▸ TAREFAS A REALIZAR
a - Reproduza o texto sobre as minas antipessoais entre "Ainda por cima, os" e "frente de guerra.", inclusive.
b - Enumere todos os países que o texto sobre as minas antipessoais refere pelo nome.
c - Retome o texto sobre as minas antipessoais a partir do ponto em que termina.

▸ EXCERTO DE ORIGEM
As minas antipessoais são proibidas pelo Tratado de Otawwa, assinado por 164 países mas nem EUA nem Rússia estão nesta lista, o que deixa legalmente as mãos livres ao Presidente norte-americano para enviar milhares delas para a Ucrânia usar na guerra com os russos.
No entanto, mesmo não sendo os EUA signatários do Tratado de Otawwa, de 1997 - a Ucrânia é-o -,esta decisão, revelada esta quarta-feira, 20, pela Reuters, vem acrescentar ruído e polémica às derradeiras decisões de Joe Biden sobre aquele conflito, por se tratar de uma arma traiçoeira e "desumana".
Ainda por cima, os milhares de minas antipessoais que os norte-americanos vão fazer chegar aos ucranianos, alegadamente para ajudar a travar o avanço dos russos na linha da frente, o que atesta o reconhecimento dos EUA de que a Rússia está em clara vantagem, mesmo que o novo Presidente queira revogar esta decisão, será tarde por estarem já semeadas na frente de guerra.
Oficiais norte-americanos citados pelos media notam, porém, que se trata de minas com características especiais, porque se desactivam ao fim de determinado tempo no chão, deixando de ser um perigoso para civis quando, alegadamente, as hostilidades cessarem.
O polémico anúncio do envio das minas antipessoais surge dois dias depois de Biden ter permitido à Ucrânia usar os misseis ATACMS, projecteis balísticos de alcance intermédio - até 300 kms - para flagelar alvos no interior da Federação Russa.
Decisão essa que, como pode rever aqui, levou o Kremlin a alertar para as eventuais consequências catastróficas dessa decisão, incluindo com recurso ao arsenal nuclear, tendo, para cimentar esse aviso, o Presidente Putin aproveitado para tornar público que assinou o documento que oficializa a alteração à doutrina nuclear da Federação Russa.
Embaixada sob ameaça
Dessa alteração substantiva à doutrina nuclear russa fazem parte duas alíneas fundamentais e as mais incandescentes, que passam a "permitir" a Moscovo ver como co-beligerante uma potência nuclear que forneça armas e informação técnica para o seu uso contra a Rússia a um país não-nuclear.
O que passa a consubstanciar a possibilidade de a Rússia "lubrificar" cenários de ataque aos EUA, directa ou indirectamente, como retaliação pelo uso dos misseis ATACMS pela Ucrânia contra a Rússia.
Mas o documento de alteração à doutrina nuclear russa vai ainda mais longe quando garante, no seu ponto 10, que passam à condição de co-beligerante as organizações de Defesa e Segurança onde essa potência nuclear esteja inserida.

▸ DADOS FORNECIDOS
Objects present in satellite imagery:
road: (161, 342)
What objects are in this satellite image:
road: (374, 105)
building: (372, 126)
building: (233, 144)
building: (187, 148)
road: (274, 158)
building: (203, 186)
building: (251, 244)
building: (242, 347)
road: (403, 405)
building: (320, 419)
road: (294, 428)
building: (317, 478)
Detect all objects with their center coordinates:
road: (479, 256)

...

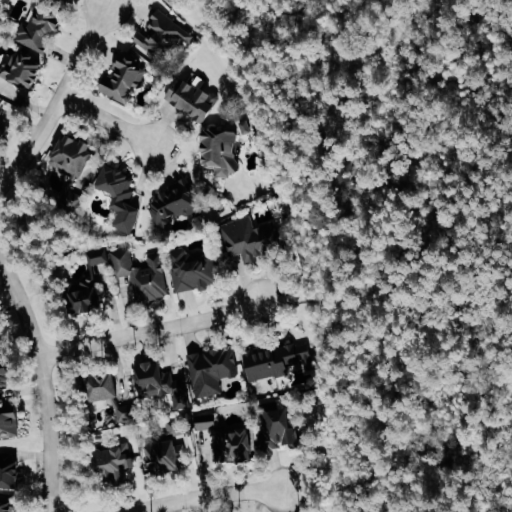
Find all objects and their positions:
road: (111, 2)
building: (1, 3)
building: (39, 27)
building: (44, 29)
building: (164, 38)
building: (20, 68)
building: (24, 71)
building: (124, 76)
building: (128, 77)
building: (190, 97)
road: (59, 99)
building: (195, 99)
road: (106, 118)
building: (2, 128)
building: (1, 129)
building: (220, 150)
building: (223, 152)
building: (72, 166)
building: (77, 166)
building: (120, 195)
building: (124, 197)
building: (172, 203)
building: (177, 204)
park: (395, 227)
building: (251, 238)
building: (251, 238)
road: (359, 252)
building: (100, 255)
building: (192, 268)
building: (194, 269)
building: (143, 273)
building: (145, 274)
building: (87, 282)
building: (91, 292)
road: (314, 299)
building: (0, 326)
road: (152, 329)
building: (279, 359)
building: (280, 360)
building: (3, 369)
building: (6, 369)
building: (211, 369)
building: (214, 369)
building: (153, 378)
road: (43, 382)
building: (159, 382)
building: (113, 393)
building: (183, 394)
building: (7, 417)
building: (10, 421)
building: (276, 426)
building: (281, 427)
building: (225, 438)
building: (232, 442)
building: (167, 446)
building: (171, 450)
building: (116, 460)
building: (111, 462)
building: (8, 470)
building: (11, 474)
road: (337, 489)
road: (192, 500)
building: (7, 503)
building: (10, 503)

...

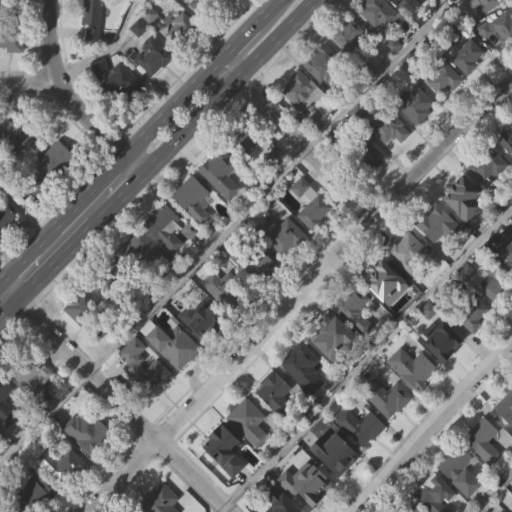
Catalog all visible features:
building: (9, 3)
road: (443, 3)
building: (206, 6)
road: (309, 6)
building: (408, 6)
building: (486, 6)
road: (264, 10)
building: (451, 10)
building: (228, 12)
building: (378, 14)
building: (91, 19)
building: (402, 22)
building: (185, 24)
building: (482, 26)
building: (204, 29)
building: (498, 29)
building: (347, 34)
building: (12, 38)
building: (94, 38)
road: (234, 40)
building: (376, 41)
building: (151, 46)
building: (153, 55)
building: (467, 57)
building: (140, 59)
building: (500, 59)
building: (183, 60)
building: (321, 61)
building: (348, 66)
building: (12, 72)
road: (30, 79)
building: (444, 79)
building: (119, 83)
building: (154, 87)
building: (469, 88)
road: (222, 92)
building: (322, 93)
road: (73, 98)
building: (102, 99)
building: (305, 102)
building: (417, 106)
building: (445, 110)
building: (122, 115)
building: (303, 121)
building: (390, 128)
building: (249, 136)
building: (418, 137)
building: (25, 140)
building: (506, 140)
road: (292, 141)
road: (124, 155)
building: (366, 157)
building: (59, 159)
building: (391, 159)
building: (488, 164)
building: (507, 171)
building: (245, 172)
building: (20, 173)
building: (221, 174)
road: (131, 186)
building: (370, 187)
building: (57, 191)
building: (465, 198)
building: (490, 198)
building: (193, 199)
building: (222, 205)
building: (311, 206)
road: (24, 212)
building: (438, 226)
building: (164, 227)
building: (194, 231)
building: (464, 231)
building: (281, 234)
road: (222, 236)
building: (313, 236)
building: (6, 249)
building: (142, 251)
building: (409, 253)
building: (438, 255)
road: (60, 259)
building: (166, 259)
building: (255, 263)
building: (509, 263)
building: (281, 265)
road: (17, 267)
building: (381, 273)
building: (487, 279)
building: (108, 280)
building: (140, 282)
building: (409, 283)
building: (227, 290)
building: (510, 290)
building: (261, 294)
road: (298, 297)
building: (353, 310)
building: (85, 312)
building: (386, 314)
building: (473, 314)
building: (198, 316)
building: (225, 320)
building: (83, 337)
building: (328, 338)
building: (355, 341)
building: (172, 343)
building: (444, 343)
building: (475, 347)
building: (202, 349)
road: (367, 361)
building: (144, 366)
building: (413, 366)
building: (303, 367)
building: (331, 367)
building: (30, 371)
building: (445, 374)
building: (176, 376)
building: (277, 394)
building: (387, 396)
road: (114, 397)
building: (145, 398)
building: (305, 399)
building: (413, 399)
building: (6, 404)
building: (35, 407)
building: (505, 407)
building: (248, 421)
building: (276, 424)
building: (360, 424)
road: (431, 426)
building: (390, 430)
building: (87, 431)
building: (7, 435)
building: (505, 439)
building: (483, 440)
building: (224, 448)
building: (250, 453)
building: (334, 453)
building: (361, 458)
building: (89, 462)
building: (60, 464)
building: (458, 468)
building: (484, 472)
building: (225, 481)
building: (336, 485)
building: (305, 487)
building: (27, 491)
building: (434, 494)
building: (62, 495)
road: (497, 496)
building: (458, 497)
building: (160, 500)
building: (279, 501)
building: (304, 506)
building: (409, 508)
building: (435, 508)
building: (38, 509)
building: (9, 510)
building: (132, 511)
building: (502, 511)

▸ RESULTADOS POR ORDEM
a -
Ainda por cima, os milhares de minas antipessoais que os norte-americanos vão fazer chegar aos ucranianos, alegadamente para ajudar a travar o avanço dos russos na linha da frente, o que atesta o reconhecimento dos EUA de que a Rússia está em clara vantagem, mesmo que o novo Presidente queira revogar esta decisão, será tarde por estarem já semeadas na frente de guerra.

b - EUA, Rússia, Ucrânia

c -
O que faz com que Moscovo se sinta "livre" para ripostar contra quaisquer países da NATO (de Portugal à Finlândia) ou das organizações do Índo-Pacífico, como o AUKUS (Austrália, Reino Unido e EUA) ou o QUAD (India, Japão, EUA e Austrália).
Apesar deste cenário estar em aberto, no imediato não há quaisquer sinais de que os russos possam vir a usar as "liberdades" da nova doutrina nuclear, havendo, isso sim, sinais, pelo menos é o que dizem os EUA, de que a sua embaixada na capital ucraniana, Kiev, está na mira das baterias de misseis russos.
E é de tal forma assim que o edifício da representação diplomática norte-americana em Kiev foi mesmo encerrado e o pessoal diplomático foi colocado em segurança.
Apesar desta notícia estar a ser veiculada por diversos media internacionais e ucranianos, não há nenhuma referência aos fundamentos efectivos para mandar fechar a embaixada e dar como real esse perigo.
Há, todavia, indícios de que esse risco esteja a ser hiperbolizado porque em Moscovo é dado como certo que isso seria atacar os EUA de forma directa, o que colocaria o actual cenário, que já é de elevado risco, num patamar muito mais... vermelho.
É que, aquando do ataque de Israel à embaixada do Irão em Damasco, em Abril, a diplomacia russa fez questão de condenar esse momento por ser uma ataque directo à soberania iraniana.
A única referência efectiva a um alegado risco para a embaixada dos EUA na capital ucraniana foi feita na rede social X pelo Departamento de Estado onde se diz que existem "informações específicas" sobre a iminência de um "ataque aéreo significativo" a Kiev.
A sondagem... esperada
Uma das fórmulas mais conhecidas para levar a opinião pública de um país a aceitar condições menos vantajosas num cenário de negociações é elaborar estudos de opinião, sondagens, onde a maior parte dessa população aceita as "perdas inevitáveis" em nome do fim da guerra.
Isso mesmo já tinha sido colocado como cenário possível por diversos analistas para alivair tensões sociais em caso de a Ucrânia ser forçada a sentar-se à mesa com a Rússia para acabar com a guerra.
E esta quarta-feira, a norte-americana Gallup, uma das mais poderosas organizações privadas de sondagens e aconselhamento para empresas e países, divulgou uma sondagem que mostra que a maioria dos ucranianos passou a defender negociações comos saída para o conflito.
Este estudo põe em evidência que o número de ucranianos que defendem essa via para acabar com a guerra duplicou em menos de um ano, sendo agora 52% os ucranianos que defendem como melhor caminho as negociações, quando ainda há menos de um ano eram apenas 27%.
No preâmbulo do estudo, pode-se ler, segundo o site Gallup News, que "depois de dois anos de um doloroso conflito, os ucranianos, de forma crescente, mostram-se cansados da guerra com a Rússia".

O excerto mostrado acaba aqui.